This did not frighten me because of course I was young and thought I still had an eternity before me to live and I was going to squeeze every drop of fun out of life before that day.
I used to tell my friends I will live this way until the moment just before I die, and then only then make amends with God if he exists!
As a youth, I had absolutely no interest in religion and I was put off to the extreme by the silly exclusive cult my parents were brainwashed by namely the “Two by Two’s that had held them both in abject a fear of going to hell.
This cult is so exclusive that unless one joined them and stuck completely to the beliefs, you were sure to end up, in what they said was “A lost Eternity”, which was really a nice way of saying hell. I think that at the most worldwide, there might have been as little as a few thousand of these sad people.
If their teaching were/are true, then God’s workmanship, when he created humanity, was very inept indeed and it means that out of the 7 .5 billion people presently living on planet earth, nearly all are rejects, to be sent to the scrap-heap of hell.
However, according to these exclusive cults, God does not take the blame for his own mistakes or shoddy work that he did when he made a man out of the dust of the earth.
No! he allocates all the blame for his shabby work on every human he ever so badly created, except, of course, the few exclusive cult members.
If God exists he must be infinitely intelligent and the scenario just mentioned would not take such an illogical step with his own creation. Of course, I admit that God is most likely infinite in all aspect of his being and would be sovereign and able to anything he wanted to do with his creation, without asking my permission!
The likes of “Two by Two’s as well as every other ridiculous exclusive cult or exclusive religion, are in their opinion all going go to heaven watch to from there in eternal happiness, while the huge majority or some 99.99999% of the rest of humanity are sent to burn in hell, day and night, forever and forever.

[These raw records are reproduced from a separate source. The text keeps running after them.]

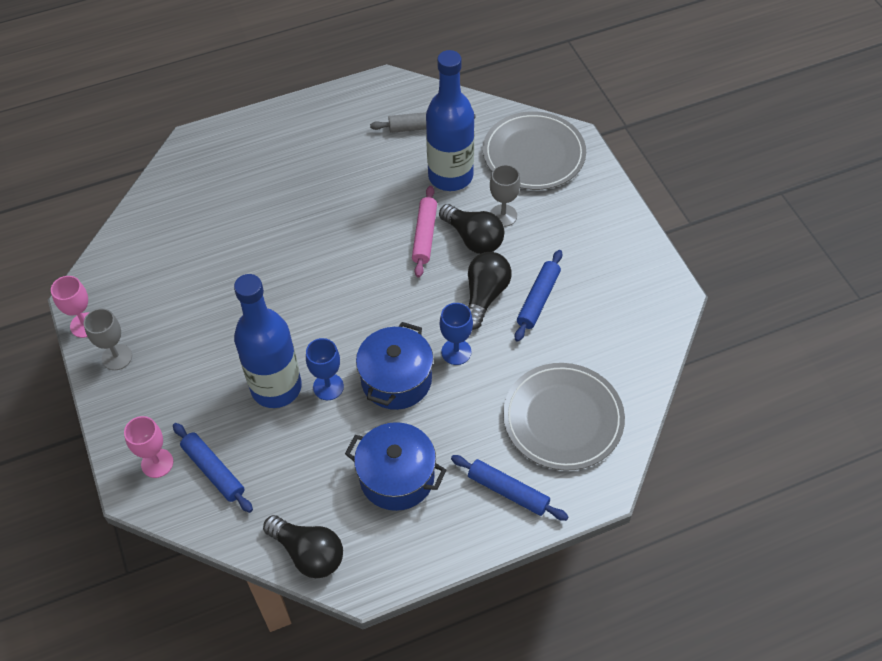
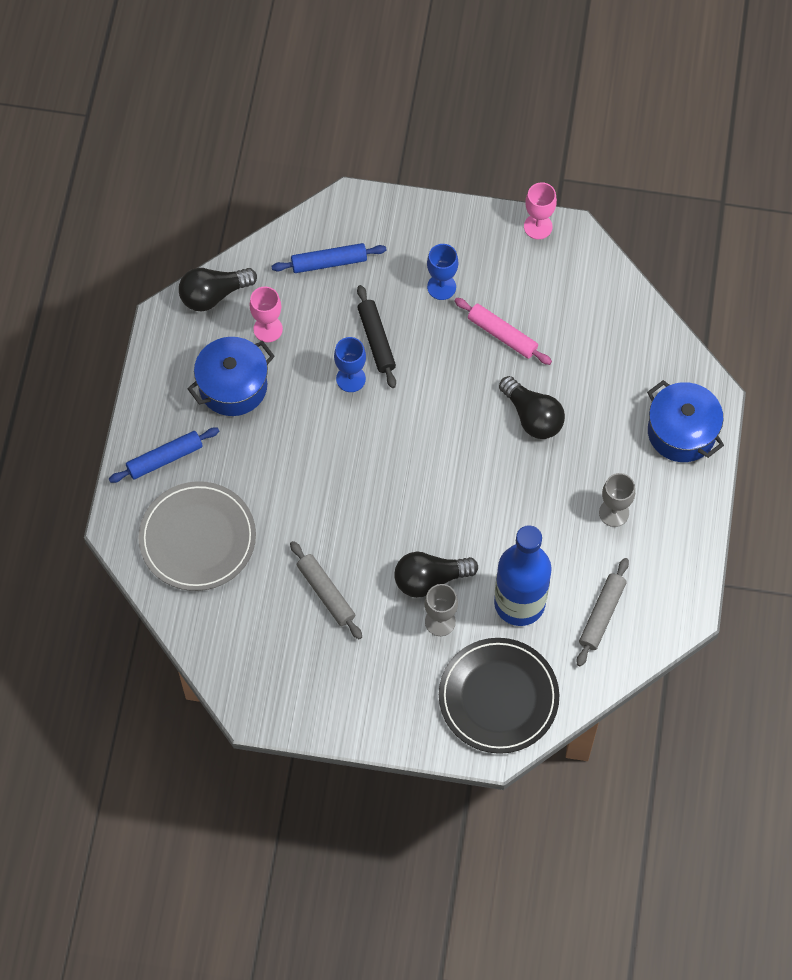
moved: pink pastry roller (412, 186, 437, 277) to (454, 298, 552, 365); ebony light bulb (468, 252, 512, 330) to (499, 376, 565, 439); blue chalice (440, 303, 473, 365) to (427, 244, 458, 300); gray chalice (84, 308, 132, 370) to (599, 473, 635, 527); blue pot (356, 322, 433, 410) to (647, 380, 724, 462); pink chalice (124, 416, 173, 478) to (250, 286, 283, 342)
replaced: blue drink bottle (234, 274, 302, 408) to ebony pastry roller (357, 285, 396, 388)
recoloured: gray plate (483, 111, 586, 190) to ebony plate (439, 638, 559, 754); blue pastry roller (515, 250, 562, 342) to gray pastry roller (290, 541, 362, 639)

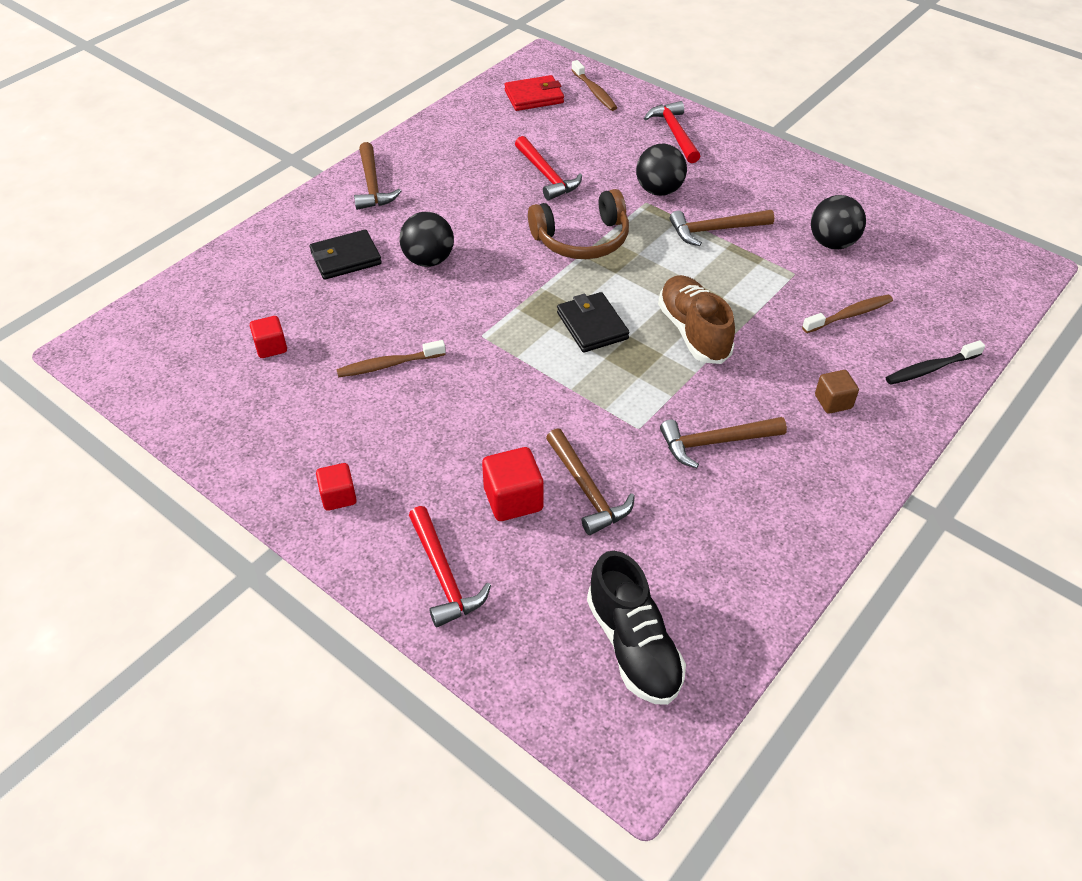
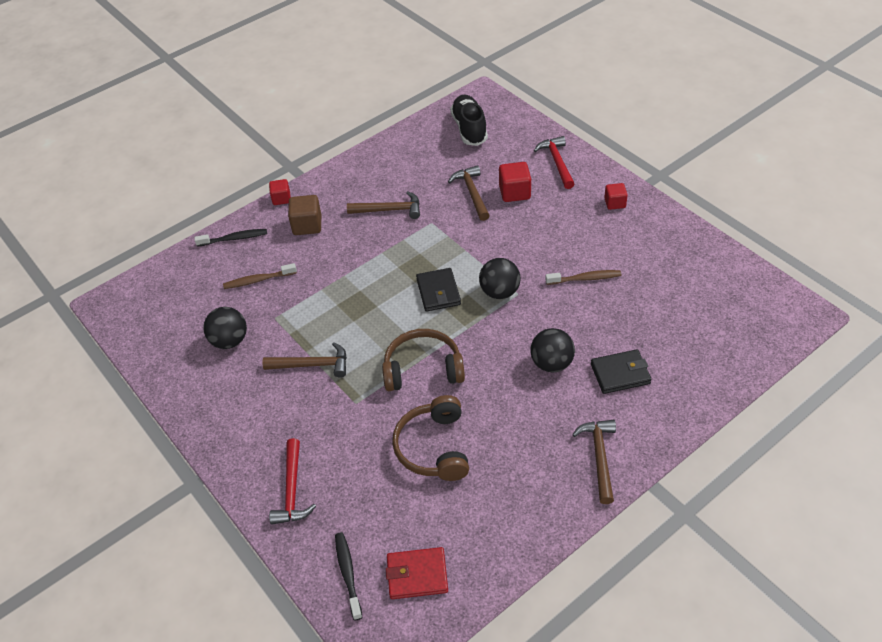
removed: russet shoe (658, 275, 735, 364)
moved: ebony ball (636, 144, 687, 196) to (479, 258, 520, 299); crimson solid cube (250, 316, 287, 358) to (269, 179, 291, 205)
replaced: crimson hammer (515, 136, 582, 200) to russet headset (392, 395, 469, 481)
recoloured: russet tooth brush (571, 60, 617, 111) to ebony tooth brush (335, 532, 363, 620)
resized: russet solid cube (815, 370, 859, 414) = (288, 195, 321, 235) x1.53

And to make this even more ridiculous, what about all the humans that have lived since human culture began, estimated by some as many as 60 billion souls?

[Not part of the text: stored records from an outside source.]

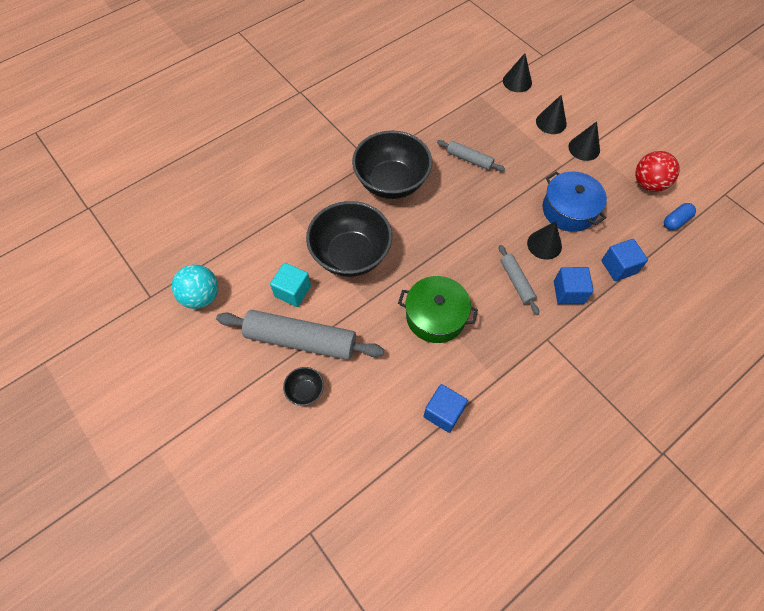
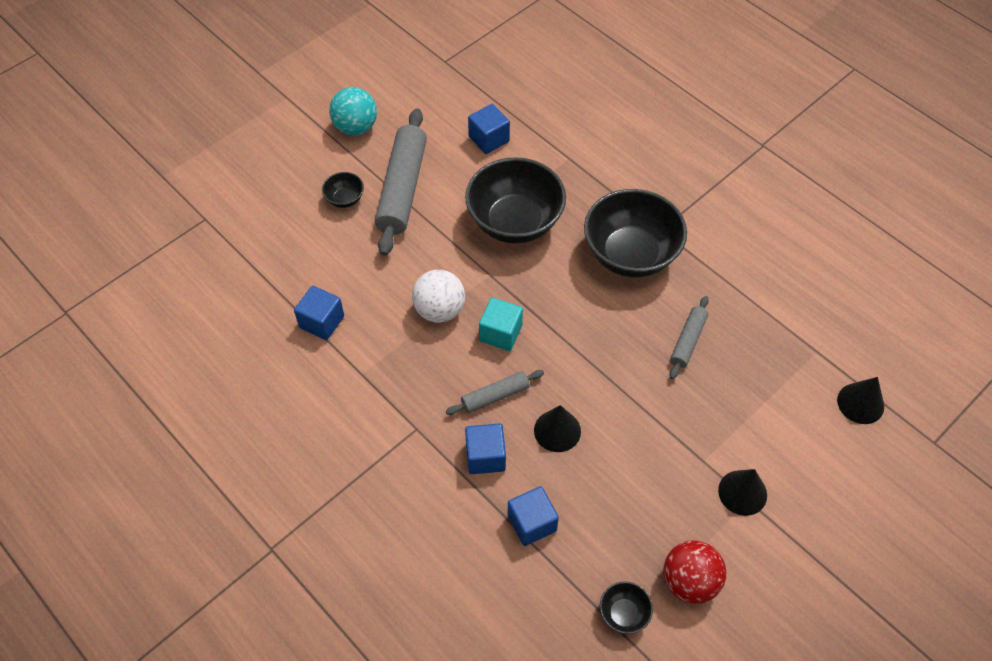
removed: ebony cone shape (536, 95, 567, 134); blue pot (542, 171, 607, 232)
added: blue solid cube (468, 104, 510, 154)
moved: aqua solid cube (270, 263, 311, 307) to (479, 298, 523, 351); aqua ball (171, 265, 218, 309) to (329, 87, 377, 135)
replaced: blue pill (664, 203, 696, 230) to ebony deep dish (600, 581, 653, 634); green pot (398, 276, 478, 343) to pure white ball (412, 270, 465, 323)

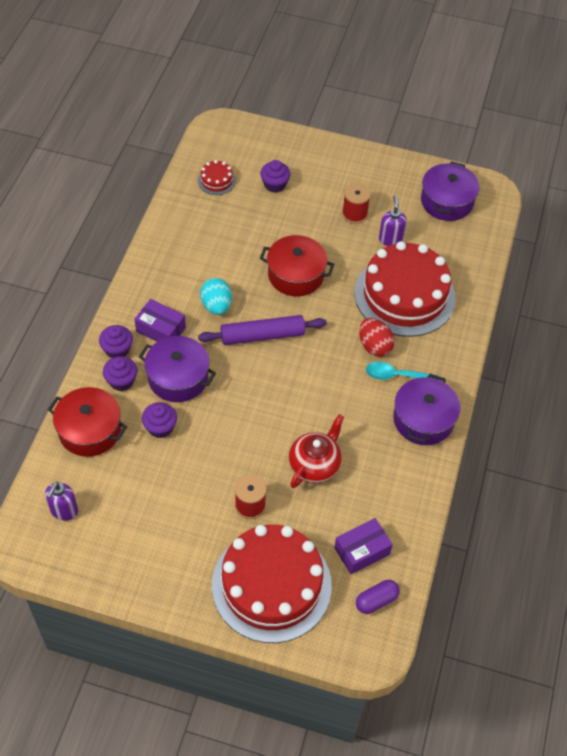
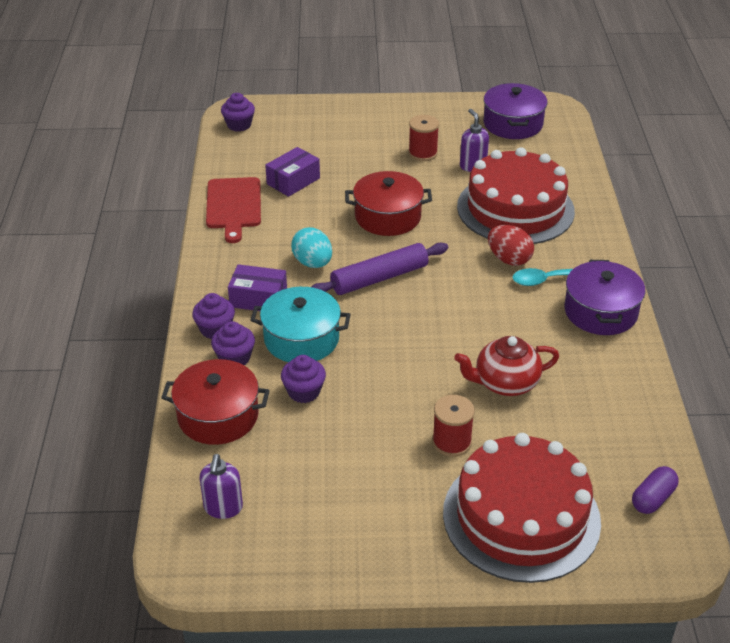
removed: crimson layer cake (198, 160, 236, 195)
added: crimson bread board (206, 177, 261, 243)
moved: violet cupcake (260, 160, 290, 193) to (221, 93, 255, 132); violet package (334, 518, 393, 574) to (265, 147, 320, 197)
recoloured: violet pot (139, 336, 216, 402) to aqua pot (250, 287, 351, 362)
turned: crimson china teapot (289, 414, 344, 488) = (454, 336, 559, 396) 120 degrees counterclockwise

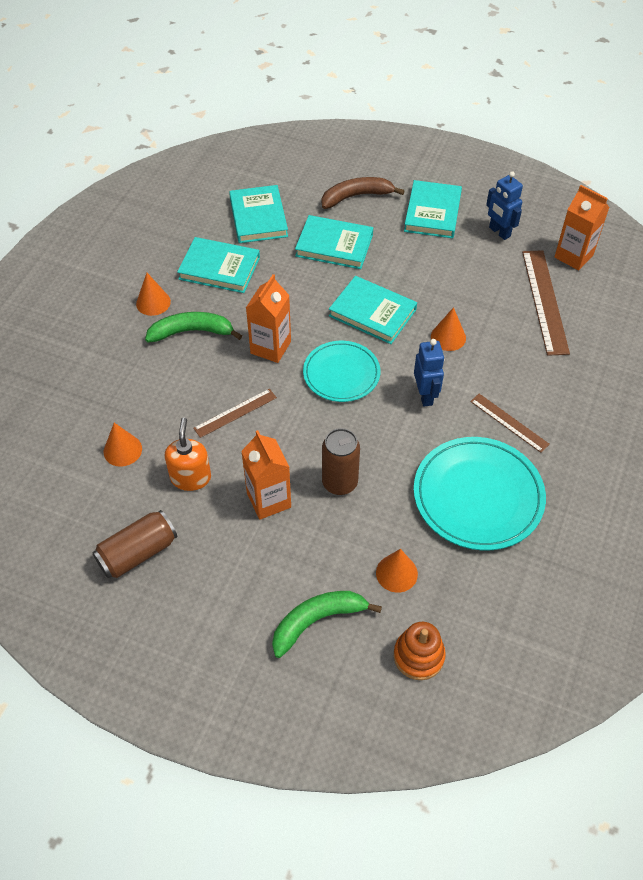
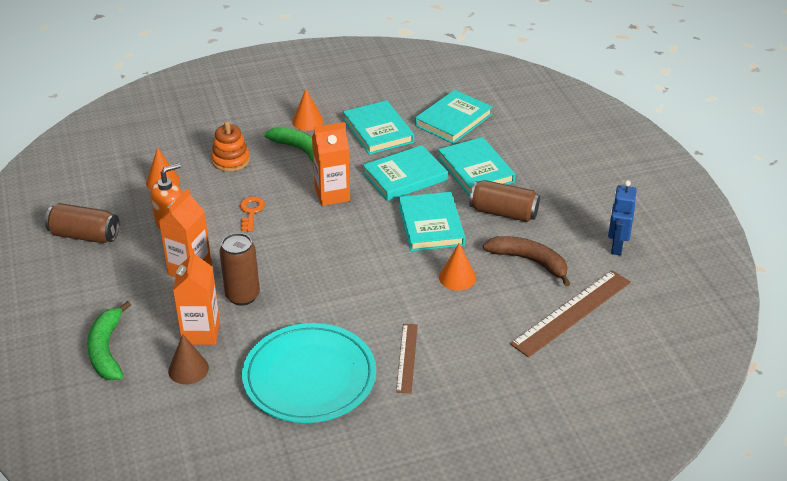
removed: blue toy robot (414, 339, 445, 407); aqua plate (303, 341, 381, 402)
added: russet can (470, 180, 540, 222)
moved: russet banana (322, 177, 404, 209) to (483, 236, 570, 286); aqua hardback (404, 180, 462, 238) to (363, 145, 448, 201); bright orange milk carton (554, 185, 610, 270) to (173, 249, 220, 345); bright orange ring stacker (394, 622, 446, 680) to (211, 121, 250, 172)
replaced: russet ruler (193, 389, 277, 438) to bright orange key (240, 197, 265, 232)
recoloured: bright orange cone shape (376, 549, 418, 593) to russet cone shape (168, 334, 209, 385)
turned: green banana (272, 591, 382, 658) = (87, 301, 131, 380) 120 degrees counterclockwise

I have thought along life's pathways that at times I had found the absolute truth about God and religion and with my nature of absolute commitment to what I believe as true and accepted and embraced this belief in the most radical, absolute, extreme way, bordering on unhealthy obsession and fixation.
In my opinion, it was this extreme religious intolerance that was the trigger that unsettled me mentally from the age of 38, leading to a 30 year battle with manic-depression.
It was then to my horror, I found out happenings in the church life that I simply could not reconcile in my mind. In the little church where I was an active member at the time, the pastor or minister Pastor Rodney Burger was caught stealing from the congregation.
In addition, I found out to my deep distress that many of the preacher and preachers that I had also trusted implicitly, as men of God and of impeccable honour and revealers of the absolute truth, where in reality nothing more than lying, dishonest, hypocritical, cheats, frauds and thieves, living lives of luxury at the expense of church their church members.
Whom they charmed and persuaded by preaching hell and brimstone and death, or informing these gullible people that if they gave an amount to the church, God would reimburse them a hundred fold more back later, which in my opinion never happened.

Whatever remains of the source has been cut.